_WHAT YOU ARE ASKED TO DO_: Transcribe exactly the line that contains "limits metadata when" and all lines following it to the end of the material below; omit everything else.

*** RECORD SET ***

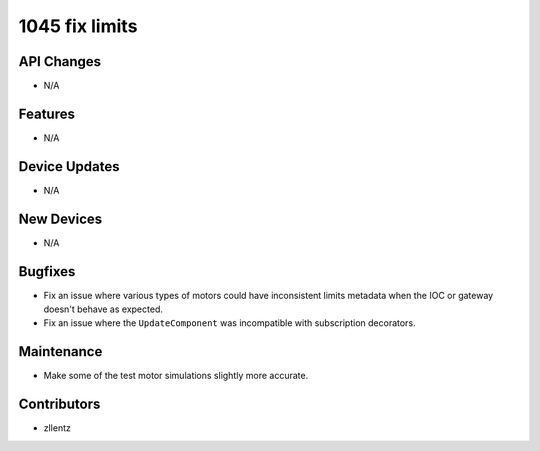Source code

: 1045 fix limits
###############

API Changes
-----------
- N/A

Features
--------
- N/A

Device Updates
--------------
- N/A

New Devices
-----------
- N/A

Bugfixes
--------
- Fix an issue where various types of motors could have inconsistent
  limits metadata when the IOC or gateway doesn't behave as expected.
- Fix an issue where the ``UpdateComponent`` was incompatible with
  subscription decorators.

Maintenance
-----------
- Make some of the test motor simulations slightly more accurate.

Contributors
------------
- zllentz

*** End of RECORD SET ***

_ANSWER BOX_:
  limits metadata when the IOC or gateway doesn't behave as expected.
- Fix an issue where the ``UpdateComponent`` was incompatible with
  subscription decorators.

Maintenance
-----------
- Make some of the test motor simulations slightly more accurate.

Contributors
------------
- zllentz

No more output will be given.